ITT: we take books literally that are meant metaphorically.
So what did the aliens want with him in the end?
haha bible
>>8038537
what kind of metaphor were the aliens?
The whole "aliens were a metaphor for PTSD making him lose touch with reality" thing never sat well with me. I think it's pushed by high school english teachers who teach just Slaughterhouse Five, because if you read the rest of Vonnegut, his worlds are all filled with actual aliens interacting with humans. It's light sci-fi, not allegory. I think Vonnegut was just trying to use the aliens to explain his outlook on dealing with tragedy.
Also, the aliens clearly didn't want anything. They just noticed he came unstuck and explained it to him. They didn't unstick him themselves.
Why did he kill the Arab? Will he escape from jail in the sequel?
>>8041302
There are several things in the book that indicate that the aliens aren't necessarily all there though. Pilgrim shows overall signs of early onset dementia, his daughter wants to put him in a nursing home, and his day-to-day experience is interspersed with flashbacks to important events in his formative years. The whole alien experience is pure wish fullfillment too - which doesn't mean it's not real, but it suggests that not all of it is actually happening.
>>8041373
But all of those are only signs he's losing it IF the aliens are not truly there, and he's not actually unstuck in time. If he's right, then the dementia and flashbacks are real occurences, and his daughter has no reason to put him in a home. Both explanations make valid sense within the story; I was just saying that in the broader context of Vonnegut's work, whimsical wish fulfillment aliens come up in many other storylines where they're undeniably real, so I lean towards that explanation.

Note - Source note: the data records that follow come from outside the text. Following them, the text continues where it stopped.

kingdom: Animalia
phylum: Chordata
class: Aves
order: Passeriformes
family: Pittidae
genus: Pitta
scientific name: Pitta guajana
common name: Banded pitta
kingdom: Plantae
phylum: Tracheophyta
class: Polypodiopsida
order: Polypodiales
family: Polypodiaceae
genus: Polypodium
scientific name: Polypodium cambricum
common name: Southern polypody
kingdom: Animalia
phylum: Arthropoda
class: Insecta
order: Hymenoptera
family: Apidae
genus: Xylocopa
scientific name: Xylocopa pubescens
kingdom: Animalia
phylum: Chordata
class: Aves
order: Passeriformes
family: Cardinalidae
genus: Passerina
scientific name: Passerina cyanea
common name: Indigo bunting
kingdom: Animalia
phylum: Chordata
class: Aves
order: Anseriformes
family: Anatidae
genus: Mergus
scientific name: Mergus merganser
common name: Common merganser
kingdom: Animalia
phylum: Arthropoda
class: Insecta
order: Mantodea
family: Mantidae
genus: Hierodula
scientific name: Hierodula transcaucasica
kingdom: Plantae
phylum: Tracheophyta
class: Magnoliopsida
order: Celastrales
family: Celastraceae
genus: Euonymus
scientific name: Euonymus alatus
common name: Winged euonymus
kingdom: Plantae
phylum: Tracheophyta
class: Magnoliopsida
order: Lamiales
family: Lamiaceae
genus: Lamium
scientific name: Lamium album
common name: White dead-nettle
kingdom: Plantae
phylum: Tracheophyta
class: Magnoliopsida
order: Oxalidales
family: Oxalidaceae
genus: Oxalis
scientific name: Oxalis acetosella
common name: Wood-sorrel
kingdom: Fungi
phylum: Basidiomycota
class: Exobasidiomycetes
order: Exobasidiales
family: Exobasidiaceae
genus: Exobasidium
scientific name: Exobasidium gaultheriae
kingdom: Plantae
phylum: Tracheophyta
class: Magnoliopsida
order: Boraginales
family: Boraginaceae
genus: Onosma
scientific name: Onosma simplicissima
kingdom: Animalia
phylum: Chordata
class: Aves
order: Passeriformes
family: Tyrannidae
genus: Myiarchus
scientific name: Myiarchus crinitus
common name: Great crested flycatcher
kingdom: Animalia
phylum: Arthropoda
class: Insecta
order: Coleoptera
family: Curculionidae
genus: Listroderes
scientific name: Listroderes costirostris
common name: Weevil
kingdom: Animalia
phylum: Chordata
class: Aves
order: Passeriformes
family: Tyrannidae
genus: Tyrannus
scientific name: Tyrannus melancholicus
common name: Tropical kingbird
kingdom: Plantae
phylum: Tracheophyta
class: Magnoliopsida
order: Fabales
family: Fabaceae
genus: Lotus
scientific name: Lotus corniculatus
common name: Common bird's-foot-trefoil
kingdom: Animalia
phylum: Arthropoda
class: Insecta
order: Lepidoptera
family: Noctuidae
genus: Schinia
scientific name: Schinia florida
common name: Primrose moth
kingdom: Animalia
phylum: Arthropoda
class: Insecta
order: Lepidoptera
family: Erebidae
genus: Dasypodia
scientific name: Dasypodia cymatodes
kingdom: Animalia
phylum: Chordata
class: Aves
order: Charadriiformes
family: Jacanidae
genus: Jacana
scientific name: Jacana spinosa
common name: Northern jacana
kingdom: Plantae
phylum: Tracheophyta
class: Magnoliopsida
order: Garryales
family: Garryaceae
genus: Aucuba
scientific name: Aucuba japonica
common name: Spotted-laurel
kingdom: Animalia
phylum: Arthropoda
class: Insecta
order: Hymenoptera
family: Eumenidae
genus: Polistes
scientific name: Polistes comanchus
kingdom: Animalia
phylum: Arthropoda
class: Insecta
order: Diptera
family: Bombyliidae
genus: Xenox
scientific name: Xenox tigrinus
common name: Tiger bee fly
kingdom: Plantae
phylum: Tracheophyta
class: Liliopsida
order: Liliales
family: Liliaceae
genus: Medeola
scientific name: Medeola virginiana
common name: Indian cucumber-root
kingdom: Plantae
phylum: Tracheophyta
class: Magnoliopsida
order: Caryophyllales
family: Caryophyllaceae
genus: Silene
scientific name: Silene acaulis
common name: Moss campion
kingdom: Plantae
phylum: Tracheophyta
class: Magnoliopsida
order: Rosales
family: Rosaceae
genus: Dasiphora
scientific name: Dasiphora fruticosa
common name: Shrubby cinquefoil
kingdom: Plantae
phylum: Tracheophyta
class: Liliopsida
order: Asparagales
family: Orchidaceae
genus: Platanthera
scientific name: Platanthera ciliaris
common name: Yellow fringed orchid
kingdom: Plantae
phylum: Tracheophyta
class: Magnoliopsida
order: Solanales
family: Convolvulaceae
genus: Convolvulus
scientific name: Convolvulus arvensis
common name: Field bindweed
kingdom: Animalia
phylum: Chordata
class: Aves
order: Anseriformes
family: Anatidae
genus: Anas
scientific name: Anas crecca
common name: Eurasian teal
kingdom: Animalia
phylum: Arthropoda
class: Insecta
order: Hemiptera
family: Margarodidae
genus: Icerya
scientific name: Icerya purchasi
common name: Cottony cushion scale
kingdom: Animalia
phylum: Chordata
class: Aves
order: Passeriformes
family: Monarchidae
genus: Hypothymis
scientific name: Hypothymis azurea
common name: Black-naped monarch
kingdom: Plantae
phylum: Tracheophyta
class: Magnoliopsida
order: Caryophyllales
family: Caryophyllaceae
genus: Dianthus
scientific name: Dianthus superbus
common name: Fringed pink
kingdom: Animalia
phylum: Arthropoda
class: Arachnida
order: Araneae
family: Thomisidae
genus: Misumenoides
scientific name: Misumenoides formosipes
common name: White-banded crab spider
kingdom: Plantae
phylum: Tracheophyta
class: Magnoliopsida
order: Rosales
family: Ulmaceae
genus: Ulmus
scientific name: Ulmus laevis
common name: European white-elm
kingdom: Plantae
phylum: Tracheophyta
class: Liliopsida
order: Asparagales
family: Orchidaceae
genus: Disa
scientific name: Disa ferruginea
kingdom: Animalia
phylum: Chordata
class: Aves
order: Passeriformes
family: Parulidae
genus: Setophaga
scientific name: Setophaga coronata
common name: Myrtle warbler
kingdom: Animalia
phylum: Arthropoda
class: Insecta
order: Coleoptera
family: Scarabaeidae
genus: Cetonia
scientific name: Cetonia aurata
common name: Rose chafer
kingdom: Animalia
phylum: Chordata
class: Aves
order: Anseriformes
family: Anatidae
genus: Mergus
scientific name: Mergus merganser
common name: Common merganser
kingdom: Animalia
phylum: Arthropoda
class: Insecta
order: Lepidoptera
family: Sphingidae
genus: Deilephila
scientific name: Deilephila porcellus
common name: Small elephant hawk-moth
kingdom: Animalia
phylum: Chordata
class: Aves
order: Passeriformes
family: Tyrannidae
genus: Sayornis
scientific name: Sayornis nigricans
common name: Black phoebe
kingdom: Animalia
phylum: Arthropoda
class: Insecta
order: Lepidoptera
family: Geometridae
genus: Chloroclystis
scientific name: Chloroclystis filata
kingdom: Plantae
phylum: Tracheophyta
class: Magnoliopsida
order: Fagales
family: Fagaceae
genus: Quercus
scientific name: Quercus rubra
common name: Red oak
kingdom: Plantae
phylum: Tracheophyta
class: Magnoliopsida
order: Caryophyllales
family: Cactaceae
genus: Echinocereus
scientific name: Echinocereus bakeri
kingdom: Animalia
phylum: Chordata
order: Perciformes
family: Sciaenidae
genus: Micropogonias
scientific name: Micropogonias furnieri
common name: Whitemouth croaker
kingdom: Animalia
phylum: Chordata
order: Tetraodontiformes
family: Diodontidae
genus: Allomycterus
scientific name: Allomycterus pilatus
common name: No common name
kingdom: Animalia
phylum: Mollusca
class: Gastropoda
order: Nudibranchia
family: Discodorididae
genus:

That being said, the rules are a bit weird in Vonnegut's writings. Characters are reused constantly, but they're always slightly different and do different things each time they come up. The details of his sci-fi also change to fit whatever he's writing about, and sometimes the sci-fi is gone altogether.
>>8041366
He killed the Arab because he could.
>>8041366
But Mersault actually did kill the Arab, there was nothing metaphorical about it
Aschenbach was just really scared of mediterranean gingers.